┏━━
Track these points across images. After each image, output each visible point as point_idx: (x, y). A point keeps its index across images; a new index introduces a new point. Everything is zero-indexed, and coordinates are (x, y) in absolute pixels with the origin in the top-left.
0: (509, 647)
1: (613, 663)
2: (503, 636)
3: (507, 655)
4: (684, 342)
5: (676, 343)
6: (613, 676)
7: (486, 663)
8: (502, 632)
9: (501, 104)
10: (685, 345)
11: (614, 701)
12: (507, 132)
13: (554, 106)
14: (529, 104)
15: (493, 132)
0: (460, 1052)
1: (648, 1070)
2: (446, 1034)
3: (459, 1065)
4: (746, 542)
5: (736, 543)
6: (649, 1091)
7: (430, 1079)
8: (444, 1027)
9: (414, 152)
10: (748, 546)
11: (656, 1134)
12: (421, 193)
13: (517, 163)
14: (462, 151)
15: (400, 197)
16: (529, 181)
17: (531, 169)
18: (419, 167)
┗━━
Exercise objective
In full and without change, transcribe the data above.

Result
Track these points across images. After each image, output each visible point as point_idx: (x, y). A point keeps its index across images; a new index introduces a new point. Everything is zero-indexed, and coordinates are (x, y) in absolute pixels with the origin in the top-left.
0: (509, 647)
1: (613, 663)
2: (503, 636)
3: (507, 655)
4: (684, 342)
5: (676, 343)
6: (613, 676)
7: (486, 663)
8: (502, 632)
9: (501, 104)
10: (685, 345)
11: (614, 701)
12: (507, 132)
13: (554, 106)
14: (529, 104)
15: (493, 132)
0: (460, 1052)
1: (648, 1070)
2: (446, 1034)
3: (459, 1065)
4: (746, 542)
5: (736, 543)
6: (649, 1091)
7: (430, 1079)
8: (444, 1027)
9: (414, 152)
10: (748, 546)
11: (656, 1134)
12: (421, 193)
13: (517, 163)
14: (462, 151)
15: (400, 197)
16: (529, 181)
17: (531, 169)
18: (419, 167)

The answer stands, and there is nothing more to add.